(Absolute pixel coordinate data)

____

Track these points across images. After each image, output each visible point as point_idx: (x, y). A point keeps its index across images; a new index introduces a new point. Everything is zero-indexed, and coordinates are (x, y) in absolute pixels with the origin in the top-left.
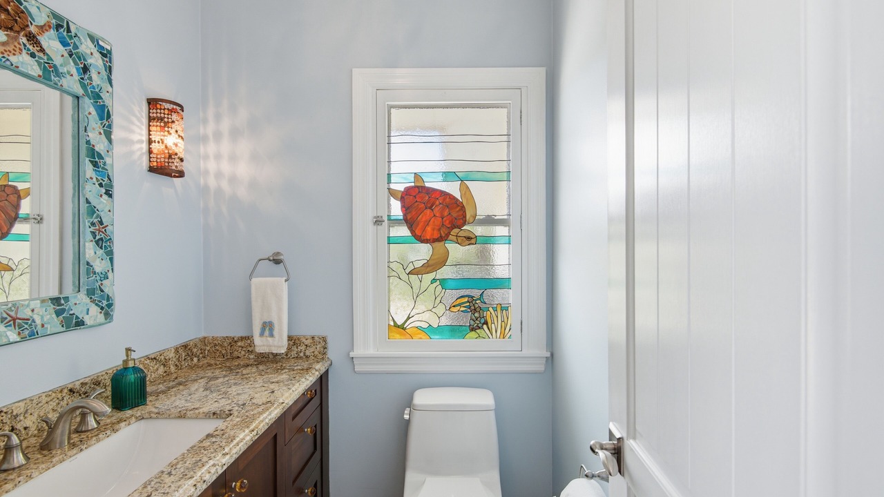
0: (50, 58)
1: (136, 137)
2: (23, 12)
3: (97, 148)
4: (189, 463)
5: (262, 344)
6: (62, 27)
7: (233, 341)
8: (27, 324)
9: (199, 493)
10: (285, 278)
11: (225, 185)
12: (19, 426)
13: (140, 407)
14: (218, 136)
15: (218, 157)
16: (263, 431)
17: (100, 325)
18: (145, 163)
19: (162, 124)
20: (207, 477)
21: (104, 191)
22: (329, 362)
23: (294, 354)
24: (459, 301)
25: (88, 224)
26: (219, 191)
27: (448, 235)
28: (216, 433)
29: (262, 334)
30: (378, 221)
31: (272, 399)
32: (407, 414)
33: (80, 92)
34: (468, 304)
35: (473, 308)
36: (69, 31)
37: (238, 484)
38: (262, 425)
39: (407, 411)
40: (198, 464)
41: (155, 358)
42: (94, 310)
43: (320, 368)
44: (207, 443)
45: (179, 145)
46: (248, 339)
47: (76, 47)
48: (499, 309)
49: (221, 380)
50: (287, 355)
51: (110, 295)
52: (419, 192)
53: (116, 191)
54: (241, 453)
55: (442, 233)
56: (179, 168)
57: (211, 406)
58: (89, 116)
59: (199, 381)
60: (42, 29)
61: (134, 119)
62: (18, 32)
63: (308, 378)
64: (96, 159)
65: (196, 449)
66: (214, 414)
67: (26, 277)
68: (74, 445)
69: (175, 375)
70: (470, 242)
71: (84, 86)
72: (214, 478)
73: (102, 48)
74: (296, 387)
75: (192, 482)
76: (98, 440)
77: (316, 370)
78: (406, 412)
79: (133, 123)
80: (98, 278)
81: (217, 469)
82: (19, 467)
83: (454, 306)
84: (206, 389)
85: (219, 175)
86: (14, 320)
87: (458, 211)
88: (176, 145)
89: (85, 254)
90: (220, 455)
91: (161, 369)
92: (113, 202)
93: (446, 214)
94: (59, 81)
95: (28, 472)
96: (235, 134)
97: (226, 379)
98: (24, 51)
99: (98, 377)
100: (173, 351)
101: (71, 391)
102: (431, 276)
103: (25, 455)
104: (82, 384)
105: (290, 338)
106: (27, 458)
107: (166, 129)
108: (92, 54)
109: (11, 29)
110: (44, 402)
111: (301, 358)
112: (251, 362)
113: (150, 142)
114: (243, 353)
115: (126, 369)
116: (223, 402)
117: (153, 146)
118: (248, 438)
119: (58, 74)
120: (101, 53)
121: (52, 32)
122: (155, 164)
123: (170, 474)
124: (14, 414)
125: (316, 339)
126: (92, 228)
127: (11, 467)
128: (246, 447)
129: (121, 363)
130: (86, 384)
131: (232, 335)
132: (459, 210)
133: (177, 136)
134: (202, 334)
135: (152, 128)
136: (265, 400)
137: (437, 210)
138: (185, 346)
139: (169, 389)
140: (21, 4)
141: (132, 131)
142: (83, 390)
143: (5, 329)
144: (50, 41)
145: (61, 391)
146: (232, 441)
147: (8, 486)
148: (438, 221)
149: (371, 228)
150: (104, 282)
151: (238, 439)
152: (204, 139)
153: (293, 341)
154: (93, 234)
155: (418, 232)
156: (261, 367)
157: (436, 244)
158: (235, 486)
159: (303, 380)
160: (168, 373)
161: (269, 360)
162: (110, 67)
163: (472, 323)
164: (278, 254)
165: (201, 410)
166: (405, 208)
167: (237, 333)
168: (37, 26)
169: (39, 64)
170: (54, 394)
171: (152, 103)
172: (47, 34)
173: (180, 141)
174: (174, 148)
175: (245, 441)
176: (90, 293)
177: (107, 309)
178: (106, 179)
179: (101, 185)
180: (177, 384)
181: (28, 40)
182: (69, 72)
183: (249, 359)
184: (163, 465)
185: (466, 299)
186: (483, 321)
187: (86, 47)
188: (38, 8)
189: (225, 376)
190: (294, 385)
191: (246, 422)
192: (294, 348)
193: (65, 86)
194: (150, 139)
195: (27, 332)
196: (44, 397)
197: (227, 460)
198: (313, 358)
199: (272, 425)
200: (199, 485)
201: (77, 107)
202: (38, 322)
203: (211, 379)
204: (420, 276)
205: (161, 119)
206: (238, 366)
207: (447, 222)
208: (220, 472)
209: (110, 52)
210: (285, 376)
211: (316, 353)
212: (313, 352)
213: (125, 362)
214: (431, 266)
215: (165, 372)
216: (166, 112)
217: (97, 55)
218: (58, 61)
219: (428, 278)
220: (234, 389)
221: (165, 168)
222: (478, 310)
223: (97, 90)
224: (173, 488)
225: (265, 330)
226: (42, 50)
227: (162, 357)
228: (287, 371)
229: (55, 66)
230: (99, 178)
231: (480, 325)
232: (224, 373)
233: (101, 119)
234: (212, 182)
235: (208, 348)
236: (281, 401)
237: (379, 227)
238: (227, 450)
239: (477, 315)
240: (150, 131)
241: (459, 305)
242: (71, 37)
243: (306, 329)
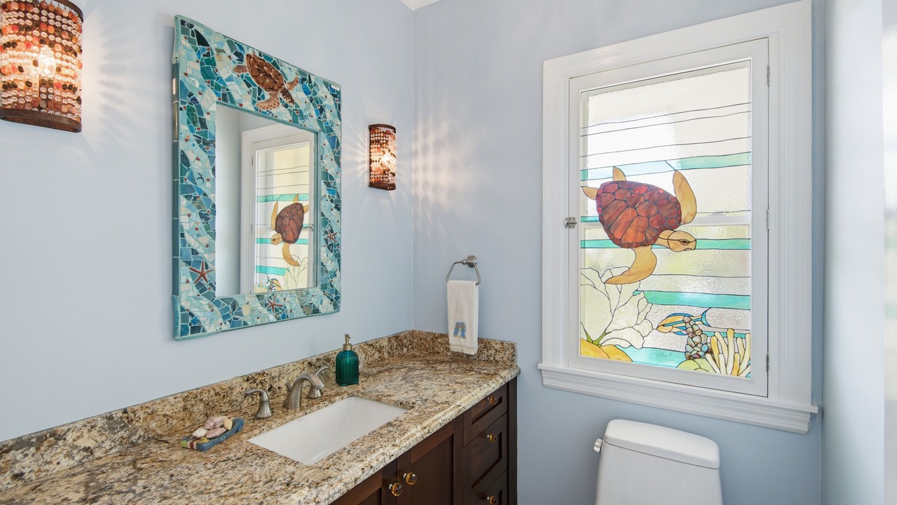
0: (297, 106)
1: (359, 159)
2: (280, 75)
3: (329, 172)
4: (367, 444)
5: (456, 344)
6: (305, 79)
7: (435, 337)
8: (281, 309)
9: (366, 477)
10: (476, 282)
11: (430, 194)
12: (275, 386)
13: (353, 386)
14: (425, 150)
15: (425, 169)
16: (435, 430)
17: (330, 313)
18: (366, 181)
19: (379, 146)
20: (374, 464)
21: (334, 205)
22: (517, 371)
23: (484, 357)
24: (670, 320)
25: (323, 233)
26: (425, 199)
27: (655, 238)
28: (395, 423)
29: (456, 334)
30: (570, 224)
31: (451, 399)
32: (597, 446)
33: (318, 128)
34: (684, 324)
35: (691, 330)
36: (310, 82)
37: (408, 476)
38: (434, 424)
39: (598, 443)
40: (371, 449)
41: (372, 345)
42: (326, 301)
43: (507, 375)
44: (384, 431)
45: (391, 162)
46: (446, 336)
47: (315, 93)
48: (730, 334)
49: (417, 372)
50: (478, 357)
51: (338, 290)
52: (619, 188)
53: (343, 206)
54: (410, 447)
55: (648, 235)
56: (391, 182)
57: (401, 396)
58: (324, 147)
59: (402, 370)
60: (292, 84)
61: (359, 145)
62: (277, 90)
63: (490, 384)
64: (328, 179)
65: (376, 435)
66: (401, 403)
67: (306, 271)
68: (302, 408)
69: (387, 361)
70: (686, 247)
71: (320, 123)
72: (382, 466)
73: (333, 90)
74: (476, 391)
75: (361, 465)
76: (319, 408)
77: (501, 377)
78: (596, 443)
79: (357, 148)
80: (329, 276)
81: (384, 459)
82: (267, 418)
83: (663, 325)
84: (404, 379)
85: (425, 185)
86: (273, 306)
87: (670, 209)
88: (389, 162)
89: (320, 256)
90: (391, 445)
91: (377, 355)
92: (340, 214)
93: (653, 212)
94: (303, 122)
95: (270, 423)
96: (438, 145)
97: (422, 372)
98: (281, 104)
99: (329, 355)
100: (387, 340)
101: (310, 364)
102: (635, 286)
103: (272, 409)
104: (317, 359)
105: (480, 341)
106: (273, 412)
107: (382, 149)
108: (326, 97)
109: (272, 89)
110: (291, 370)
111: (491, 361)
112: (446, 359)
113: (371, 162)
114: (442, 349)
115: (345, 351)
116: (412, 394)
117: (373, 165)
118: (419, 435)
119: (303, 117)
120: (333, 95)
121: (299, 86)
122: (373, 180)
123: (349, 452)
124: (273, 375)
125: (505, 344)
126: (326, 235)
127: (262, 416)
128: (416, 443)
129: (342, 347)
130: (320, 359)
131: (434, 332)
132: (672, 207)
133: (390, 154)
134: (412, 328)
135: (372, 151)
136: (444, 399)
137: (641, 209)
138: (397, 337)
139: (379, 372)
140: (279, 69)
141: (358, 155)
142: (318, 364)
143: (267, 312)
144: (298, 93)
145: (303, 363)
146: (404, 434)
147: (256, 431)
148: (642, 222)
149: (564, 231)
150: (334, 279)
151: (409, 433)
152: (414, 154)
153: (484, 343)
154: (326, 240)
155: (618, 235)
156: (454, 366)
157: (641, 249)
158: (406, 476)
159: (485, 385)
160: (382, 359)
161: (462, 360)
162: (339, 105)
163: (689, 349)
164: (472, 257)
165: (392, 398)
166: (602, 208)
167: (438, 330)
168: (289, 83)
169: (290, 111)
170: (298, 365)
171: (372, 128)
172: (296, 87)
173: (393, 158)
174: (387, 164)
175: (415, 437)
176: (324, 287)
177: (336, 301)
178: (336, 196)
179: (332, 201)
180: (385, 370)
181: (283, 95)
182: (310, 114)
183: (447, 356)
184: (346, 443)
185: (681, 318)
186: (705, 348)
187: (323, 92)
188: (290, 69)
189: (422, 369)
190: (474, 389)
191: (420, 419)
192: (485, 351)
193: (308, 126)
194: (370, 159)
195: (280, 315)
196: (291, 366)
197: (396, 452)
198: (502, 364)
199: (445, 426)
200: (366, 469)
201: (317, 141)
202: (288, 308)
203: (411, 369)
204: (619, 286)
205: (378, 141)
206: (436, 362)
207: (655, 222)
208: (388, 461)
209: (339, 93)
210: (471, 379)
211: (505, 359)
212: (502, 358)
213: (345, 346)
214: (634, 275)
215: (380, 357)
216: (382, 135)
217: (330, 97)
218: (302, 107)
219: (628, 289)
220: (425, 382)
221: (381, 183)
222: (697, 333)
223: (330, 125)
224: (346, 466)
225: (458, 330)
226: (292, 101)
227: (378, 345)
228: (474, 373)
229: (301, 112)
230: (331, 195)
231: (701, 353)
232: (422, 365)
233: (333, 148)
234: (420, 191)
235: (416, 341)
236: (458, 403)
237: (571, 229)
238: (397, 442)
239: (696, 339)
240: (370, 153)
241: (671, 324)
242: (312, 87)
243: (497, 334)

____

Your instructions
Please return the lines above that run from the line containing "211: (316, 353)" to the line containing "242: (71, 37)", inclusive, exactly and with no other lines.

Written reply
211: (316, 353)
212: (313, 352)
213: (125, 362)
214: (431, 266)
215: (165, 372)
216: (166, 112)
217: (97, 55)
218: (58, 61)
219: (428, 278)
220: (234, 389)
221: (165, 168)
222: (478, 310)
223: (97, 90)
224: (173, 488)
225: (265, 330)
226: (42, 50)
227: (162, 357)
228: (287, 371)
229: (55, 66)
230: (99, 178)
231: (480, 325)
232: (224, 373)
233: (101, 119)
234: (212, 182)
235: (208, 348)
236: (281, 401)
237: (379, 227)
238: (227, 450)
239: (477, 315)
240: (150, 131)
241: (459, 305)
242: (71, 37)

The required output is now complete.